Yeah, I agree. That's just life in the fast lane unfortunately. To get better CO2 you have to introduce a different technology which uses the principle of a carburettor and which reduces the diameter of the CO2 bubbles under high velocity. The small bubbles actually form a "mist" and when they make contact with the plant leaves they are assimilated much easier than when they are dissolved in water. These are referred to as Mazzei injectors, but that's a project for another day. Mazzei is an industrial pneumatic company and their products are used in the petrochemical and medical fields.
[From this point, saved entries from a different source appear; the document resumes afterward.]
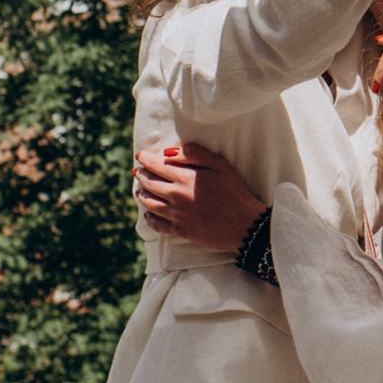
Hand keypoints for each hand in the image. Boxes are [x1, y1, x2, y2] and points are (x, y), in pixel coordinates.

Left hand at [134, 135, 264, 253]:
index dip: (146, 159)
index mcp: (185, 178)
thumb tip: (169, 151)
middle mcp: (176, 196)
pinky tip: (149, 214)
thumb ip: (195, 155)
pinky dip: (149, 218)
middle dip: (141, 175)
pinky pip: (157, 224)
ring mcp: (176, 215)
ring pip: (149, 203)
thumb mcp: (220, 165)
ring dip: (142, 195)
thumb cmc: (235, 192)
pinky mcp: (180, 230)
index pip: (157, 166)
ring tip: (140, 190)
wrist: (244, 225)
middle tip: (137, 171)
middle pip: (149, 183)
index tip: (140, 155)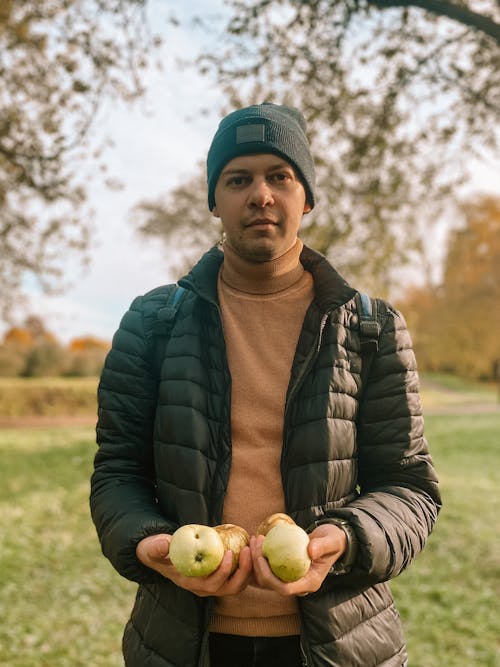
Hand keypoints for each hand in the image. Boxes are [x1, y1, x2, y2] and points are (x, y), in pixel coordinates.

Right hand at [136, 533, 252, 596]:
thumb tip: (165, 543)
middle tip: (247, 549)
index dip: (223, 572)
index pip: (211, 585)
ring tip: (252, 548)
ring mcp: (213, 585)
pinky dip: (247, 568)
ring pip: (237, 586)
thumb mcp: (152, 548)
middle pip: (229, 589)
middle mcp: (203, 588)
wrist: (160, 555)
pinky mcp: (219, 578)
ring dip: (248, 570)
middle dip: (242, 571)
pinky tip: (250, 549)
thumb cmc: (157, 551)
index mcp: (190, 583)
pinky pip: (238, 578)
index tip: (230, 552)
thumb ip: (156, 547)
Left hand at [250, 523, 346, 595]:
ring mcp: (289, 578)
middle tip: (255, 542)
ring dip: (255, 560)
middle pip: (270, 584)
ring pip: (264, 577)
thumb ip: (323, 546)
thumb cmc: (333, 540)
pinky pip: (267, 567)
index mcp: (309, 583)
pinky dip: (259, 556)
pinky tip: (256, 541)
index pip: (284, 588)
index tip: (261, 556)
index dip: (269, 576)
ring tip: (254, 539)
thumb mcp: (332, 540)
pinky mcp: (283, 570)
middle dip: (257, 565)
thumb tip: (311, 550)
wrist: (331, 539)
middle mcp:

The techniques and equipment are commonplace in the USA but are virtually unknown in the UK.

The best you can hope to do with the rather crude diffusers is to saturate your sump using high injection rates, or, for those without sumps, to use external reactors which maximize contact time of water and gas.

Cheers,
 
Bobtastic said:
I am looking to get a Aqua Medic 1000 reactor (or something similar) to maximise the disolved Co2 and then I'm going to add another power head to help move the freshly disolved Co2 around the tank better.

After a major leak on my DIY reactor and an Aquamedic 1000 turning up cheap im now using it. I get NO co2 from my bar at all.

I have mine VERY close to the filter soo its got to travel a further 2.5m once its out of the reactor.

Im also disolving enough to do a 500l tank and i think im a little higher than the normal 30ppm it is a capable reactor.
 
Hi all,
"to use external reactors which maximize contact time of water and gas."
&
"which reduces the diameter of the CO2 bubbles under high velocity. The small bubbles actually form a "mist" and when they make contact with the plant leaves they are assimilated much easier than when they are dissolved in water."
As suggested by Clive for maximum efficiency you need to combine long "residence time", with very small bubbles. Because of the surface area to volume ratio small bubbles dissolve much more quickly than large bubbles, (this is the difference in diameter cubed). The plus side is that CO2 is much more soluble than O2. For O2 injection the waste water industry has recently developed micro-bubble production using EPDM membrane diffusers.